Yes, the EU directive will be an important step forward but much more will be needed to get national political champions to advance practice in their country to those international standards.  Even the directive itself needs to be strengthened with the governance procedures proposed in my draft national legislation (see Rights for Victims of Crime) and the draft UN convention that inspired it.  The evaluation of the earlier and more moderate set of standards agreed in 2001 showed many gaps.  Stereotypically, the standards were more likely to be implemented among those countries already at the leading edge.  Among many recommendations, the evaluators called for equitable representation of victims.

Recently, legislators in Canada, Mexico and the USA all announced initiatives but more than anything these demonstrate how much more is needed.  There was no investment in effective and proven prevention and smart policing to reduce the billions of dollars in pain and loss of quality of life.  Just for adults, these are estimated at- $83 billion in Canada, $450 billion in USA and now likely worse in Mexico.  There was no rebalancing of budgets sufficient to demonstrate a serious commitment to implementation of the UN Declaration on Basic Principles of Justice for Victims.  There was no legislation to ensure that victims would be represented in an way that is equitable to how accused are represented in criminal courts.

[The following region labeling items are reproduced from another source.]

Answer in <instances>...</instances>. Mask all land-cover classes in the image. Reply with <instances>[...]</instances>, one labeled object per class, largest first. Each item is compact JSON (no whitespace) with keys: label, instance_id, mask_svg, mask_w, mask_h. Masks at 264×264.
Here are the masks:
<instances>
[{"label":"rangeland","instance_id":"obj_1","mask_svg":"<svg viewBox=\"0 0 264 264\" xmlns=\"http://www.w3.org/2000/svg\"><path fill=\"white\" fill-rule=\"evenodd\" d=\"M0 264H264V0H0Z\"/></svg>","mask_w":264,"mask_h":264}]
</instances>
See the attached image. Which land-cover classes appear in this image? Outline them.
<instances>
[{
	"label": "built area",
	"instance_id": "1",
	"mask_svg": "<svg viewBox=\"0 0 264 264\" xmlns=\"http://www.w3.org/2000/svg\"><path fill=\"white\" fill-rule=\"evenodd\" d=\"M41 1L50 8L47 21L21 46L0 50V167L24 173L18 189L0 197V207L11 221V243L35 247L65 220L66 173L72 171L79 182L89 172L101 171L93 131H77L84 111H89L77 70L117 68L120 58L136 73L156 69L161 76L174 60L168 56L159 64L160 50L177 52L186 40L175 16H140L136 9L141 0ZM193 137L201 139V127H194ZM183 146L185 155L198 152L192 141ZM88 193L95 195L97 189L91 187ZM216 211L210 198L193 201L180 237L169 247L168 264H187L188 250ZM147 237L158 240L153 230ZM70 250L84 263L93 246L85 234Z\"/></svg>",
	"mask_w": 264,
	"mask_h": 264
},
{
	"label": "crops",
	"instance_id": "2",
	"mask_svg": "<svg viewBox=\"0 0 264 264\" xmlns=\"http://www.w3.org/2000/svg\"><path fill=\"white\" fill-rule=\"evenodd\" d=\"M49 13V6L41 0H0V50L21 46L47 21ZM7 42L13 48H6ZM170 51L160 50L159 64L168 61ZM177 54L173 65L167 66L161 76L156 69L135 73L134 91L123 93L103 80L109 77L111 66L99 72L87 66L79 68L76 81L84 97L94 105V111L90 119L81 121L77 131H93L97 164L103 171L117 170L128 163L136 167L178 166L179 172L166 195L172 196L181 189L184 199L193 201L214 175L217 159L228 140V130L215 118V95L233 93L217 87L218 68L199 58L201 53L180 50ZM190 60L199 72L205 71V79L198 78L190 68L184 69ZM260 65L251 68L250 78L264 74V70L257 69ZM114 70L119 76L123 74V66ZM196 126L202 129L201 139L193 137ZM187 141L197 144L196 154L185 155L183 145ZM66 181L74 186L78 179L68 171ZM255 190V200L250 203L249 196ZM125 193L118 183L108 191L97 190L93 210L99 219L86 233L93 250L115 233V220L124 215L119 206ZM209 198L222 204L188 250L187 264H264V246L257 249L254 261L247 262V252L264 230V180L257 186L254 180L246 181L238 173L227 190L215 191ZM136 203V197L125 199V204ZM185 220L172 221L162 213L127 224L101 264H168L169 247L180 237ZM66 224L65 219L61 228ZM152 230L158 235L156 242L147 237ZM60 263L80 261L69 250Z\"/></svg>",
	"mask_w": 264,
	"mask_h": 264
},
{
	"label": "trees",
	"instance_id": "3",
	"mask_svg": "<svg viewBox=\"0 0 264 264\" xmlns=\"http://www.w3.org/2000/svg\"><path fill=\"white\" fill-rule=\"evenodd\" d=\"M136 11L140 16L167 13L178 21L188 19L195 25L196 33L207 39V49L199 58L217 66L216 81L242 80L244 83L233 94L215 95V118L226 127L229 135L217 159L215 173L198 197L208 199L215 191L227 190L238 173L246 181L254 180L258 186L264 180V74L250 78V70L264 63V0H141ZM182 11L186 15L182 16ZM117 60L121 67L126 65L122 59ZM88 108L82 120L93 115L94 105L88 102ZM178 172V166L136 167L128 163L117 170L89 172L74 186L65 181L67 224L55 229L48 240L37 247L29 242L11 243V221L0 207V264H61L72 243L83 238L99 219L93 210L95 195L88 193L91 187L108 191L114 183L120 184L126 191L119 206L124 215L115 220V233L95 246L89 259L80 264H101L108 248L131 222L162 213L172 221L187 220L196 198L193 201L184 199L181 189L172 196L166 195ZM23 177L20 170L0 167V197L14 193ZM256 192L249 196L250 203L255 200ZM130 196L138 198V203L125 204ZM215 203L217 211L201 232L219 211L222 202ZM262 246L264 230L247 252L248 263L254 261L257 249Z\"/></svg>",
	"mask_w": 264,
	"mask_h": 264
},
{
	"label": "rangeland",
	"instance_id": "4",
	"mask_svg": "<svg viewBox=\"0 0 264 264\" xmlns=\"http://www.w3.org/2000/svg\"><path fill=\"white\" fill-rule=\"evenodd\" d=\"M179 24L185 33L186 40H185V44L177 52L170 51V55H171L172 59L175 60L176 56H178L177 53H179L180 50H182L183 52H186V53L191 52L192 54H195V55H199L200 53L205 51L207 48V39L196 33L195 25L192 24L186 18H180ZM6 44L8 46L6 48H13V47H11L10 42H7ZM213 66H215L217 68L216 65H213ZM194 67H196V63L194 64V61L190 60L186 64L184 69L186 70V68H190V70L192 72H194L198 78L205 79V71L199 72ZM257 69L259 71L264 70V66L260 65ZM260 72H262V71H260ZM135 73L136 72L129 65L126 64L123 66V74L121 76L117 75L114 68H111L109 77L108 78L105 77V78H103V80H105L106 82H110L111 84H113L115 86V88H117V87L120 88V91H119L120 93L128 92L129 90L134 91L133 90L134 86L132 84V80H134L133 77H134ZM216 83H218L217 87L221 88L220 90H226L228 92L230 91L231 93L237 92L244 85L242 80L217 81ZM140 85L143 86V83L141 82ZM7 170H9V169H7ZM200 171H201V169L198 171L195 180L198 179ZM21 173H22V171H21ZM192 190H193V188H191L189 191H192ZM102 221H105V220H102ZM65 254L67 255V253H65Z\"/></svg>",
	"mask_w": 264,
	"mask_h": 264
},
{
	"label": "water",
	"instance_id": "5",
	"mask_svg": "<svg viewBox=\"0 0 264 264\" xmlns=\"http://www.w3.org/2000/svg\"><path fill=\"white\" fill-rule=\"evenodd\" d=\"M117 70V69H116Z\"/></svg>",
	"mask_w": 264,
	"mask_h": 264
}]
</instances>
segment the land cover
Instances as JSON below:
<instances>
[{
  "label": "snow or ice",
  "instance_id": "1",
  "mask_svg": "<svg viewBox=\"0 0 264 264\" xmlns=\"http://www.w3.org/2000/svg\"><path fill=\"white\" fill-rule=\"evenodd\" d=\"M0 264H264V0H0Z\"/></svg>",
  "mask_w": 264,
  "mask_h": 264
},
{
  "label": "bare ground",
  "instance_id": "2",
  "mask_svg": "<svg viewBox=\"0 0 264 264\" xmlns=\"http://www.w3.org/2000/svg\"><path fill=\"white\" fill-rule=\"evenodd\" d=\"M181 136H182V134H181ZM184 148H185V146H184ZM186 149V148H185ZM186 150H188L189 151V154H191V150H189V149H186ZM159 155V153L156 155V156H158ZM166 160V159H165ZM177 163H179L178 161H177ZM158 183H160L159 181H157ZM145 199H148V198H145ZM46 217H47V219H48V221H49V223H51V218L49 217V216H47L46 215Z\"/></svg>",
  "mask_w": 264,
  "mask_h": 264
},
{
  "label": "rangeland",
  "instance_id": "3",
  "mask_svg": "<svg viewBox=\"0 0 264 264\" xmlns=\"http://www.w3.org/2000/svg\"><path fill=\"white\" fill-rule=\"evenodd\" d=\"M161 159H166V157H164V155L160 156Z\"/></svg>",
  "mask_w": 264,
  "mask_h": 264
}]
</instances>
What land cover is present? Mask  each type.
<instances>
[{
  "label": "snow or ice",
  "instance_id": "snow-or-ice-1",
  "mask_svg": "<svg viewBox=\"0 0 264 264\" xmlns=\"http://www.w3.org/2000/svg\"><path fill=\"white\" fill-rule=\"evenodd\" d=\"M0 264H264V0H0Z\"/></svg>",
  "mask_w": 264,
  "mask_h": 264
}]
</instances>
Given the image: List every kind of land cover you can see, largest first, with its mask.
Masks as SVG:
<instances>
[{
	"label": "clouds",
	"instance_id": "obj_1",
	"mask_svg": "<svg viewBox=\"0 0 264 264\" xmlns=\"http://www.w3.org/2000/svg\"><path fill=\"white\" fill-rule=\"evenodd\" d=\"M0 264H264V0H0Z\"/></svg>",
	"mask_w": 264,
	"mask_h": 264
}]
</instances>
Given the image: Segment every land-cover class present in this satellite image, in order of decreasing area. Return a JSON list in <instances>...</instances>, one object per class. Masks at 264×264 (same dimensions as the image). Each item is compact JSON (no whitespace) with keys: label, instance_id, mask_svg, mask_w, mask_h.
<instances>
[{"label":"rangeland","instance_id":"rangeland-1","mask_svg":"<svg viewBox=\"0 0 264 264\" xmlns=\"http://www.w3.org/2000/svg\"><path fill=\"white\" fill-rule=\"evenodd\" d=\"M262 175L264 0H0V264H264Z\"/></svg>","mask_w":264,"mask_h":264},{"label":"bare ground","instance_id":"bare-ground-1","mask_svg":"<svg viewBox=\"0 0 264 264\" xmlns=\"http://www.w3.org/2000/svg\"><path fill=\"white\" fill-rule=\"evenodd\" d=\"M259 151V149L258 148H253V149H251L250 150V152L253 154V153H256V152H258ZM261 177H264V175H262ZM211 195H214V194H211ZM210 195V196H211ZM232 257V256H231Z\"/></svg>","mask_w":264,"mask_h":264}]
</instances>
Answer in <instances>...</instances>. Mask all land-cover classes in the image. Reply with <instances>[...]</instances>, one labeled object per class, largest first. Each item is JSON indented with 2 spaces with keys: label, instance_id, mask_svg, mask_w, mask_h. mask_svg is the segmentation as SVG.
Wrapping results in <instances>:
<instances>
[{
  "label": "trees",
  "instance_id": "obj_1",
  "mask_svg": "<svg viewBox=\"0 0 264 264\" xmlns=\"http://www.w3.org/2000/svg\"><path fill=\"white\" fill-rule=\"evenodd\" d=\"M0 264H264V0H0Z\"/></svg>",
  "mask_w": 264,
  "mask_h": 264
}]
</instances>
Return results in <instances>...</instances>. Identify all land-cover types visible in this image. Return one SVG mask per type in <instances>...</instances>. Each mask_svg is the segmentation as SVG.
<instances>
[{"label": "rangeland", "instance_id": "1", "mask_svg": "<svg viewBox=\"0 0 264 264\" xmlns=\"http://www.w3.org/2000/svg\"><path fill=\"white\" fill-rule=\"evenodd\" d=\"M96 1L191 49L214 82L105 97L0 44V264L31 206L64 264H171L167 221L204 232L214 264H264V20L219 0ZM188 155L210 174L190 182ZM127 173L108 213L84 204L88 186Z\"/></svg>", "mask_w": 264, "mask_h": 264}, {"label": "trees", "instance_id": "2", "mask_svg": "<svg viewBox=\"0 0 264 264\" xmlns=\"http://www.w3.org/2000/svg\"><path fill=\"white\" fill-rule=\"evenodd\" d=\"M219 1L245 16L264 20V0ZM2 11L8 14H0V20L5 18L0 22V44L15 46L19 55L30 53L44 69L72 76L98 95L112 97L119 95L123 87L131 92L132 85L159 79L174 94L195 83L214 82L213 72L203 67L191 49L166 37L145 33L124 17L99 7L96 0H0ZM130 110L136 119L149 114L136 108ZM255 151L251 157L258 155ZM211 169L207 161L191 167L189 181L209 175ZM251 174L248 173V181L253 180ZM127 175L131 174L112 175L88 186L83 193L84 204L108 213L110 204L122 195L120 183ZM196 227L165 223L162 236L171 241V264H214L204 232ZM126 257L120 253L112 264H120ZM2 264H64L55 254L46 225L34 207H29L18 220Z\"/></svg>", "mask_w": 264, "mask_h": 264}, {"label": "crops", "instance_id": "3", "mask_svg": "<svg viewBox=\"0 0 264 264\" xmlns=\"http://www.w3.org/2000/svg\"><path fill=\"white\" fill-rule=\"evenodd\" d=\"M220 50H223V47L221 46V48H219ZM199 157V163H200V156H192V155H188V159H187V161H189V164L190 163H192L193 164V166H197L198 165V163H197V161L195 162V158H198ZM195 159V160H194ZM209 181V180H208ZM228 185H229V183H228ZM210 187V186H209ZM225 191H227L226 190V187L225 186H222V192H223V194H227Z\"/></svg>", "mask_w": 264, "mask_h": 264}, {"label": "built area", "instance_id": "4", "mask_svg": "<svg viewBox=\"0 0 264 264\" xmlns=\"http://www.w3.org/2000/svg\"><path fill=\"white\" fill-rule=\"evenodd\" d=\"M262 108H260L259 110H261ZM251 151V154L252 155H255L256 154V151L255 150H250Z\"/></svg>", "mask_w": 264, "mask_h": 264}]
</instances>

In April, the US Congress continued the Violence against Women´s Act, support for Child Advocacy Centers and moved forward on the Victims of Crime Act.  Each of these has funds and an impressive governance mechanism to get implementation.  These transfer close to $2 billion each year to ensure implementation at the state and local level.  The bi-partisan caucus on victim rights in the US Congress has introduced an amendment to their constitution to enshrine the right to safety, restitution and justice.  All of these are good but more is needed to sustain services and compensation for victims in an equitable way.  The constitutional amendment is a step in the right direction but more is needed to guarantee remedies so that victims have the range of human rights for truth, personal safety, and prevention of victimization.

In April, the Mexican Congress adopted crime victim legislation that is comprehensive and impressive, in part paralleling the model national legislation.  It focusses on help, information, access to justice, standing in the criminal process, reparation and a search for the truth.  It includes executive responsibility centers to encourage implementation.

Canadian provinces are slow to advance to international standards.  Services are becoming more widely available, though recommendations such as ensuring that police officers inform victims of those services, have been slower to materialize.  Issues such as restitution and standing in criminal proceedings are still for the future.  Federally the increases in funds for child advocacy clinics and victim organizations seem minor compared to the challenge.

We know how to prevent people from being the victims of crime by investing in what is effective before folk are victimized rather than unsatisfactory reaction after the fact.  We can support victims, provide reparation and ensure justice. Numerous websites and my two recent books provide ample and compelling knowledge for national political champions to stand up for victims.  They show where legislation should be modernized and examples of programs that are already meeting those standards at least in part.

Political champions are needed to be on the side of victims, put their money where their mouth is and rebalance budgets and actions to provide safety, service, reparation, truth and justice for victims of crime.